- _Action item A_:
Say whether each statement below agrees with the credit card arbitration article. Answer yes or no for each, and quote the words of the article that decide it.
(i) Chase is one of the banks that have dropped their mandatory arbitration clauses.
(ii) The defendants who have settled admit wrongdoing.
(iii) Citibank has settled the lawsuit.
- _Action item B_: Return every line of the entries that contains the word "lens".

- _Text_:
Sunday, December 27th, 2009 at 11:35 am

Most consumers are unaware of the fact that they’ve given up the right to sue their credit card company. Instead, nearly every credit card agreement imposes forced arbitration in the event a dispute arises.

The financial institutions claim doing so cut costs, but consumer advocacy groups argue that it is unfair to customers. “Customers come to our message board all the time talking about how they are going to sue, but they’re left shell-shocked when they discover the truth” says Jennifer Holter, editor at Credit Card Forum (a message board for credit card reviews).

In what is being hailed as a major win for consumers, a number of banks have dropped their mandatory arbitration clauses during the past few months; Bank of America, Chase, and Capitol One. Although they largely claim the moves are voluntary, in reality it is probably from the pressure of a pending class action lawsuit filed by Philadelphia-based Berger & Montague. The suit alleges that credit card companies unlawfully colluded on arbitration terms. There are still four defendants listed in the lawsuit who have not yet settled; The National Arbitration Forum, Discover Financial Services, Citibank, and HSBC.

It’s important to note the credit card issuers whom have dropped their arbitration clauses may re-impose them in future. Reportedly, Capital One and Bank of America have only agreed to do so for three-and-a-half-years. None of the defendants who have settled admit liability or wrongdoing.

- _Data under study_:

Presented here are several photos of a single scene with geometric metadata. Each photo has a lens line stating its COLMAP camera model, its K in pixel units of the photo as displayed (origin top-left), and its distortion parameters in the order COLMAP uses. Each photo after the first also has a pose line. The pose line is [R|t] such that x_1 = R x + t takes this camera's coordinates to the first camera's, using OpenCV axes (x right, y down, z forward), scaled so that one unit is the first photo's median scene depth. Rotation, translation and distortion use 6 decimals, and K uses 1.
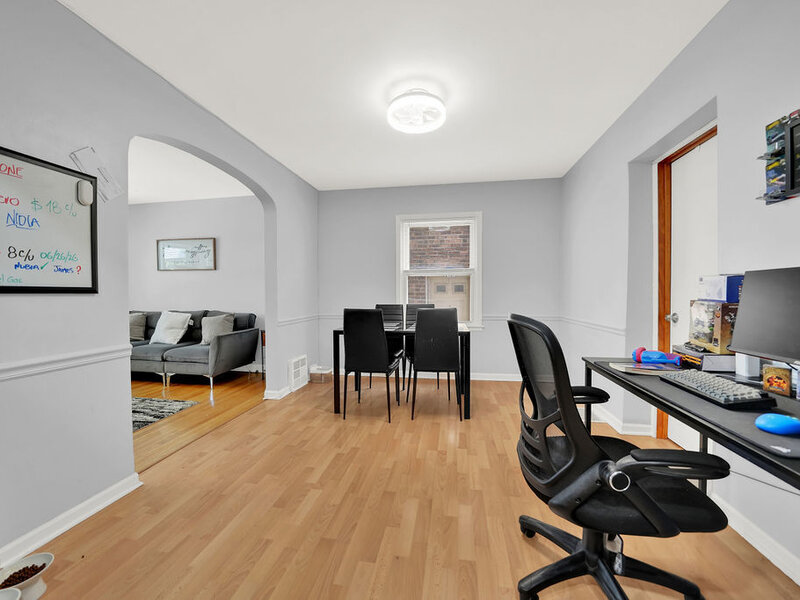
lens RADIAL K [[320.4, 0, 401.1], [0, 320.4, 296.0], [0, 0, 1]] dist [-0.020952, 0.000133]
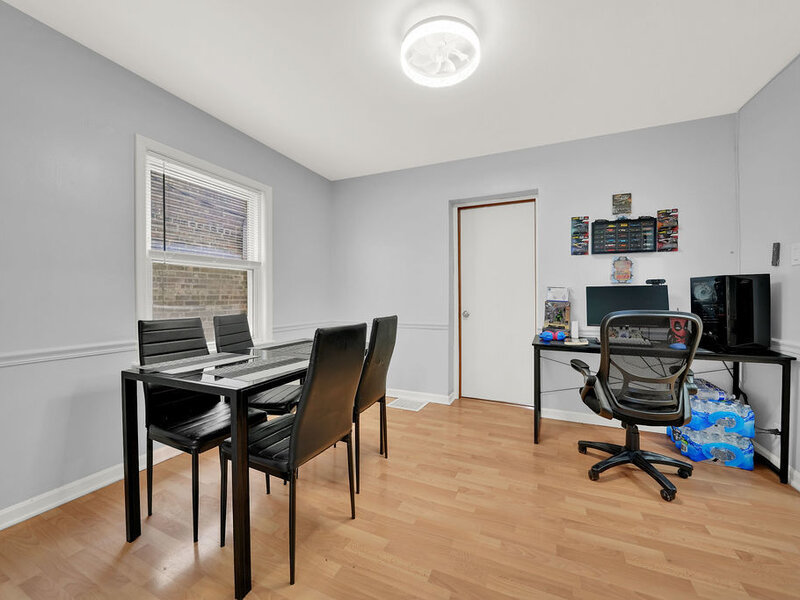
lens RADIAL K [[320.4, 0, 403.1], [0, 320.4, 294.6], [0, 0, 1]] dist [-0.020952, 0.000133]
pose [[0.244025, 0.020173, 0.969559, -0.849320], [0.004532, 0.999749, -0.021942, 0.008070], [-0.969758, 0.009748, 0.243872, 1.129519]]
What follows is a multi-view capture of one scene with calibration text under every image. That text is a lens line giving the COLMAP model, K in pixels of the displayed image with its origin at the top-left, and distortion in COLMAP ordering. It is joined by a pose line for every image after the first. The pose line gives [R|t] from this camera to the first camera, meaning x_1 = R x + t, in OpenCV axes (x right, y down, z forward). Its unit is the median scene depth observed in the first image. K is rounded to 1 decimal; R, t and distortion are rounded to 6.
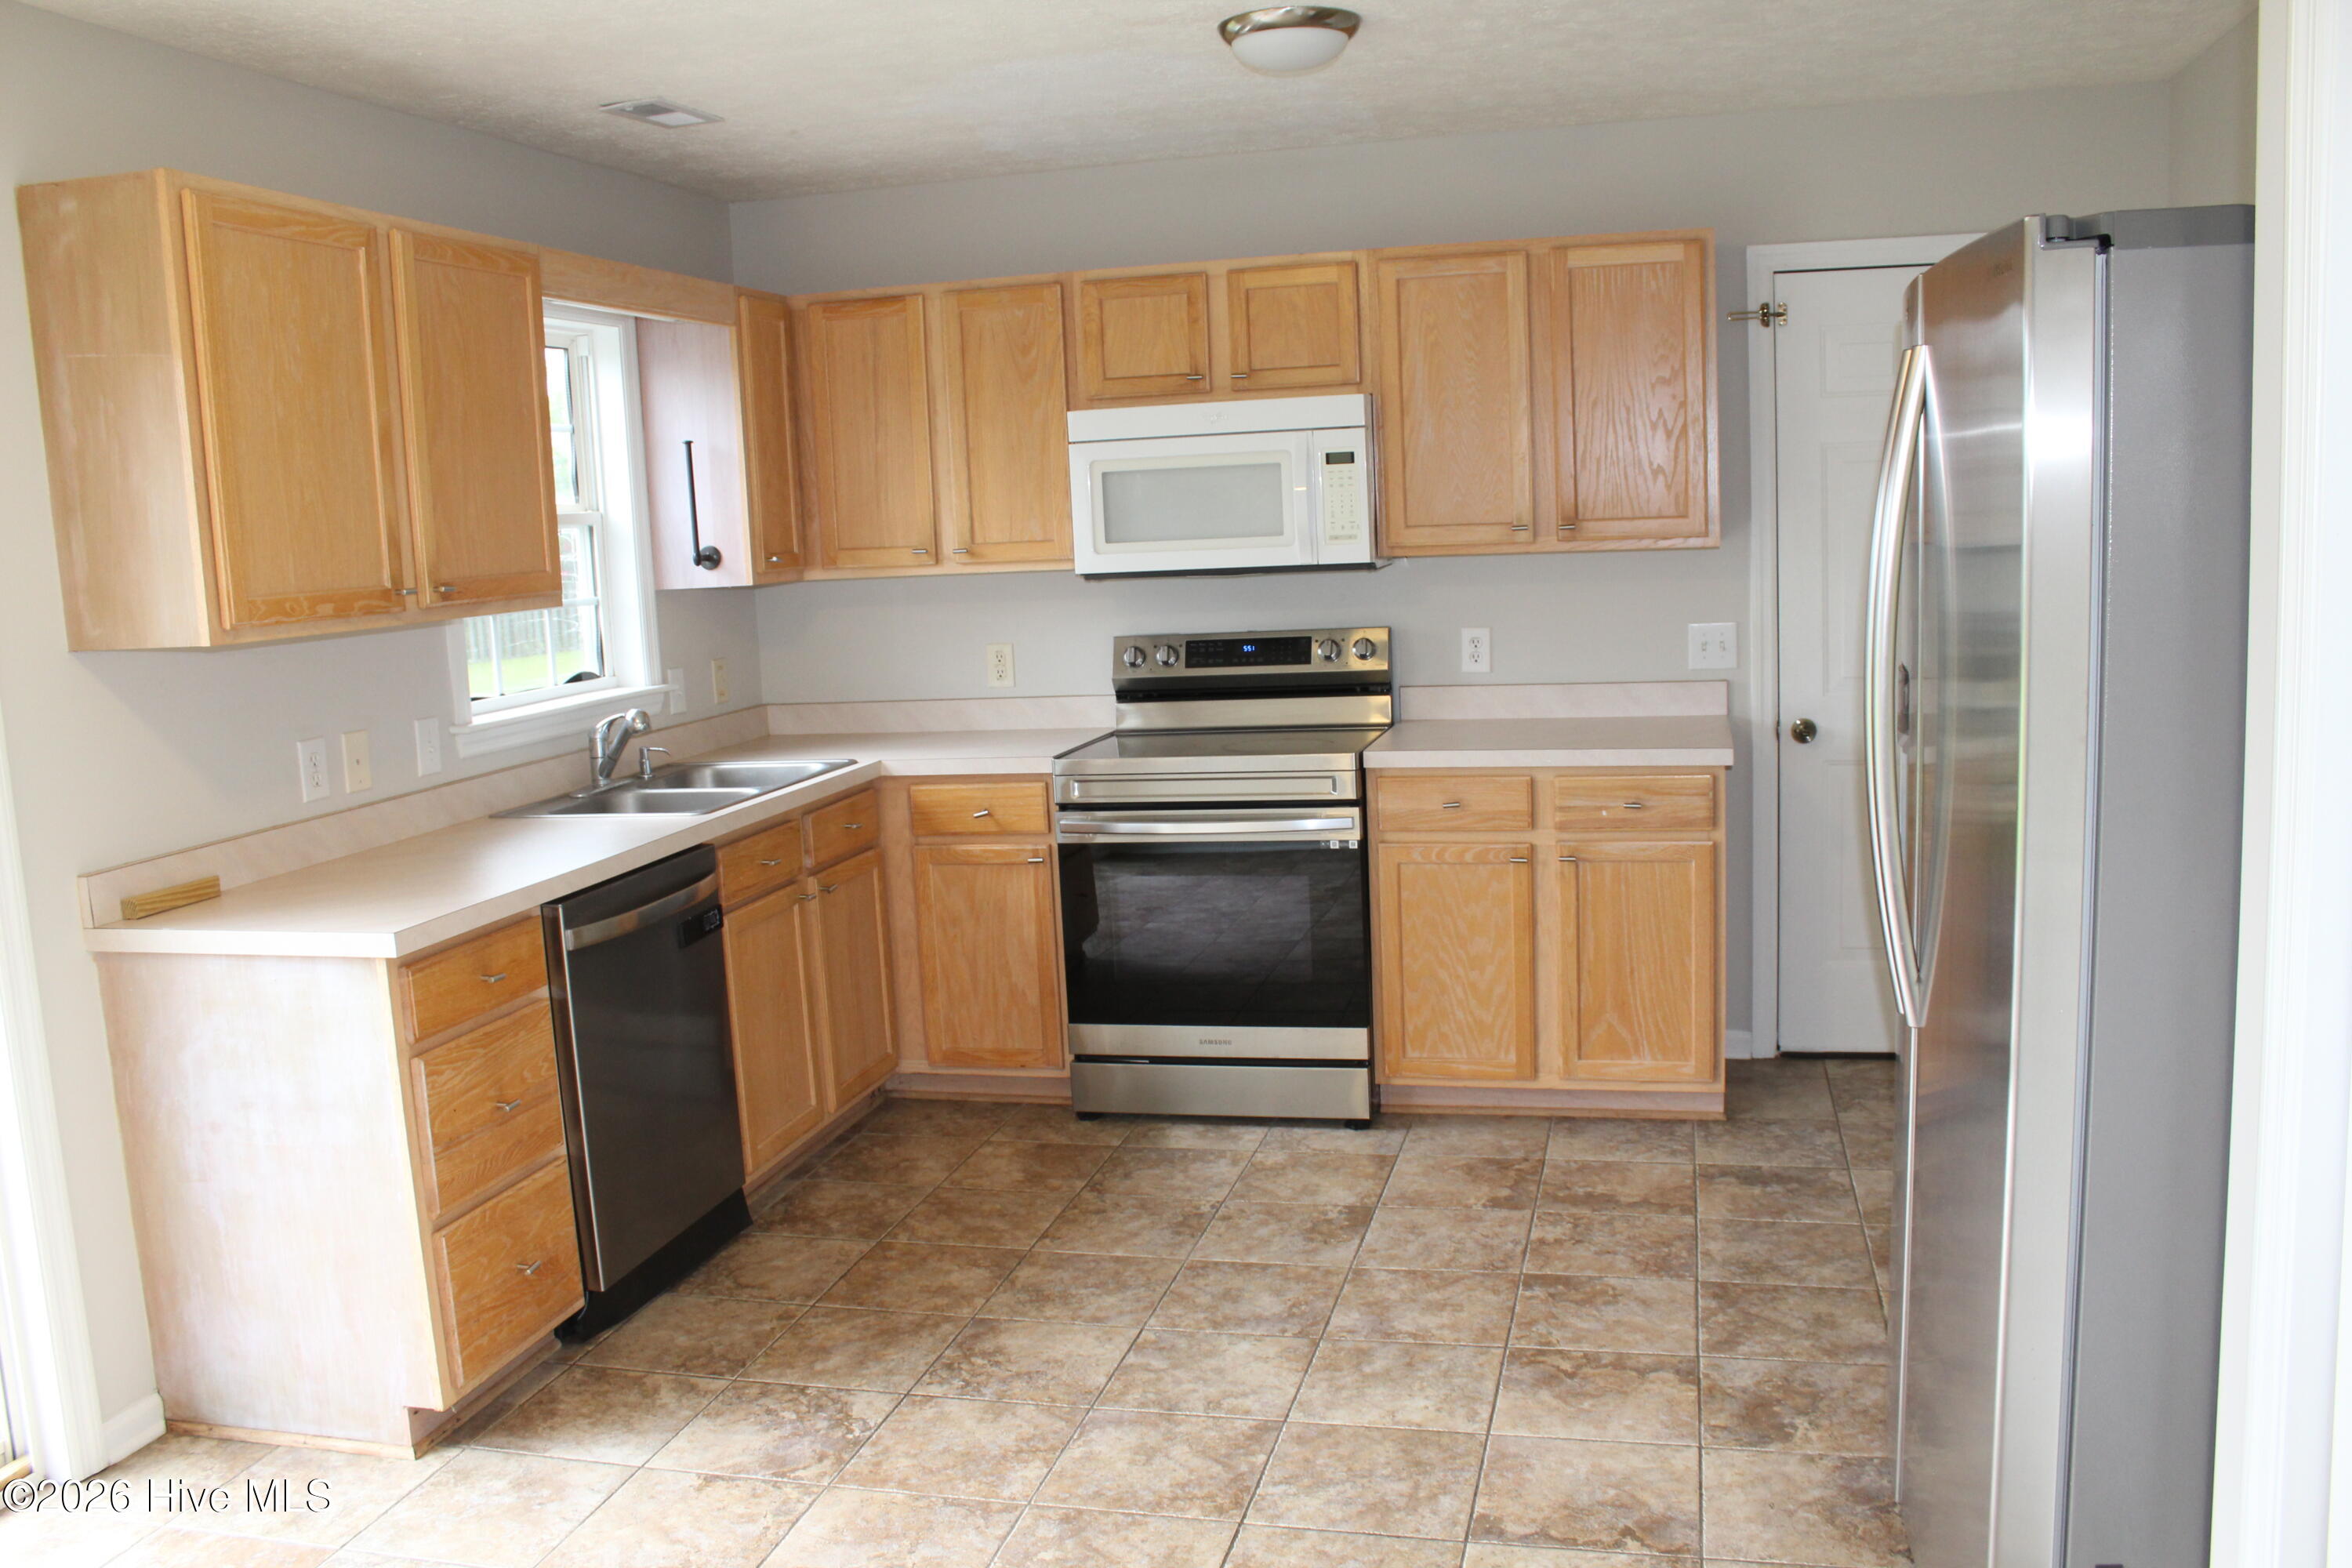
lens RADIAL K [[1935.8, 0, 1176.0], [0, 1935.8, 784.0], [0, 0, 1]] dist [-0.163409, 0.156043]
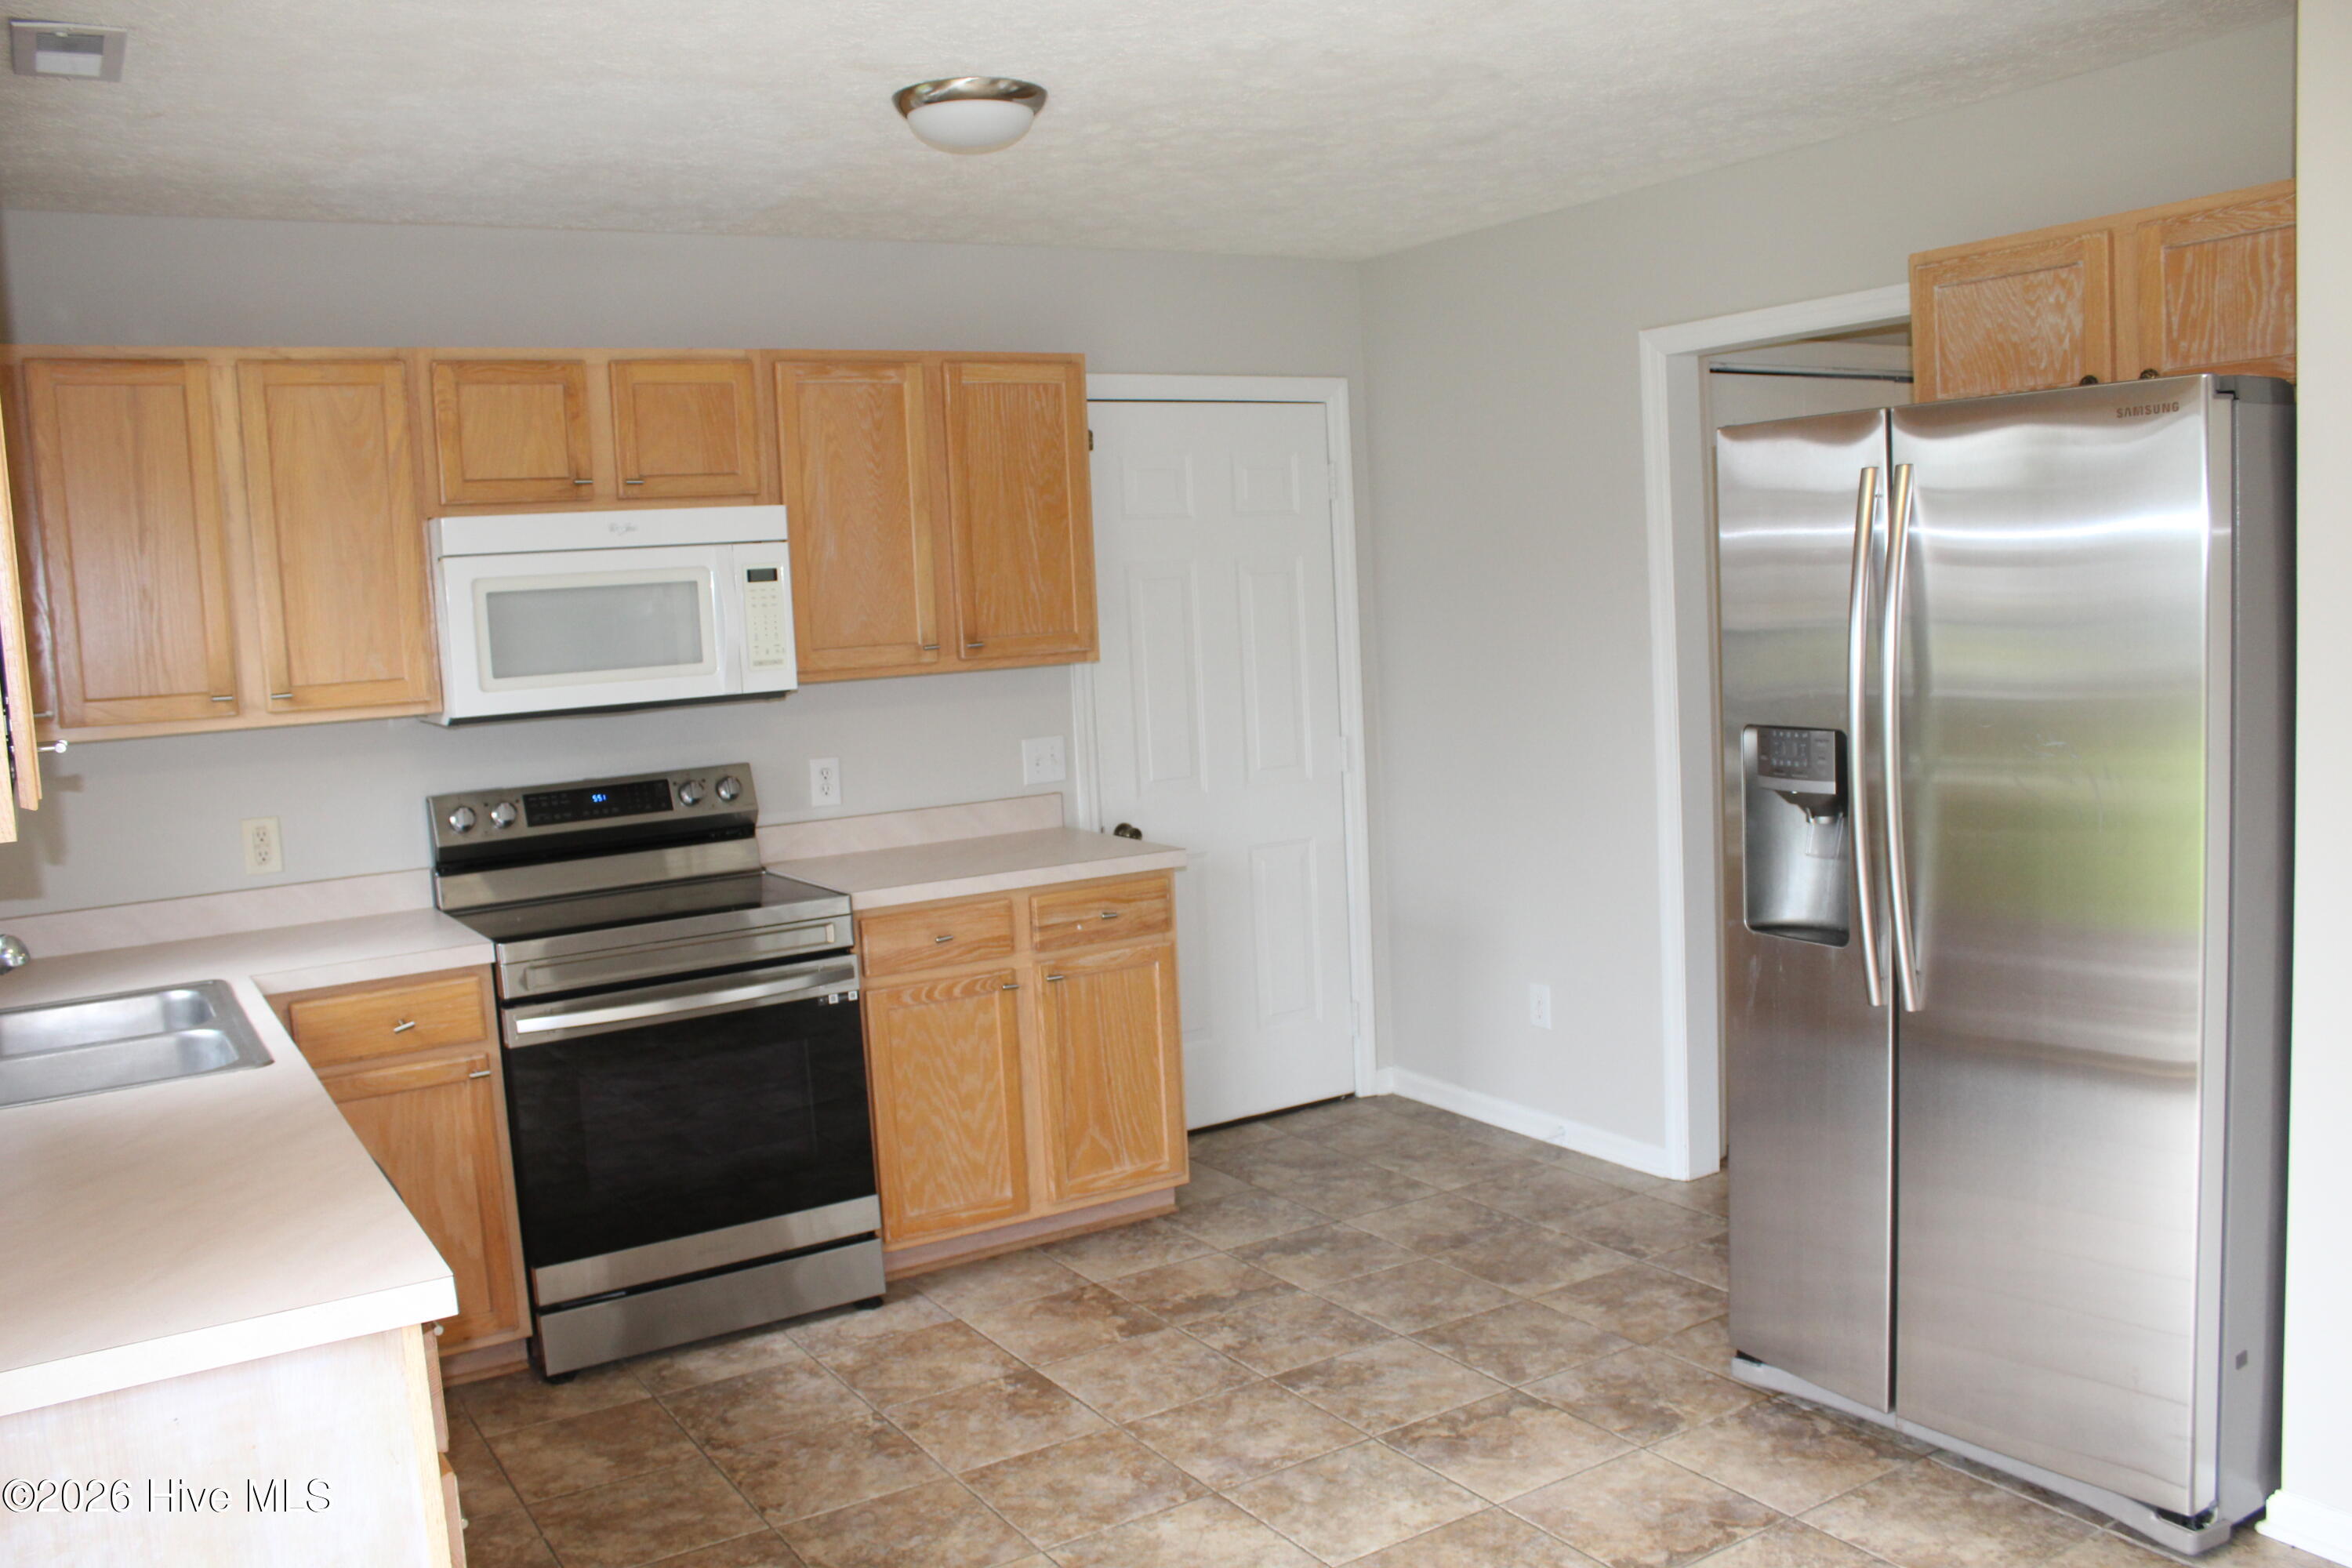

- _Written solution A_:
(i) Yes: "a number of banks have dropped their mandatory arbitration clauses during the past few months; Bank of America, Chase, and Capitol One"
(ii) No: "None of the defendants who have settled admit liability or wrongdoing."
(iii) No: "There are still four defendants listed in the lawsuit who have not yet settled; The National Arbitration Forum, Discover Financial Services, Citibank, and HSBC."

- _Written solution B_:
Presented here are several photos of a single scene with geometric metadata. Each photo has a lens line stating its COLMAP camera model, its K in pixel units of the photo as displayed (origin top-left), and its distortion parameters in the order COLMAP uses. Each photo after the first also has a pose line. The pose line is [R|t] such that x_1 = R x + t takes this camera's coordinates to the first camera's, using OpenCV axes (x right, y down, z forward), scaled so that one unit is the first photo's median scene depth. Rotation, translation and distortion use 6 decimals, and K uses 1.
lens RADIAL K [[320.4, 0, 401.1], [0, 320.4, 296.0], [0, 0, 1]] dist [-0.020952, 0.000133]
lens RADIAL K [[320.4, 0, 403.1], [0, 320.4, 294.6], [0, 0, 1]] dist [-0.020952, 0.000133]
What follows is a multi-view capture of one scene with calibration text under every image. That text is a lens line giving the COLMAP model, K in pixels of the displayed image with its origin at the top-left, and distortion in COLMAP ordering. It is joined by a pose line for every image after the first. The pose line gives [R|t] from this camera to the first camera, meaning x_1 = R x + t, in OpenCV axes (x right, y down, z forward). Its unit is the median scene depth observed in the first image. K is rounded to 1 decimal; R, t and distortion are rounded to 6.
lens RADIAL K [[1935.8, 0, 1176.0], [0, 1935.8, 784.0], [0, 0, 1]] dist [-0.163409, 0.156043]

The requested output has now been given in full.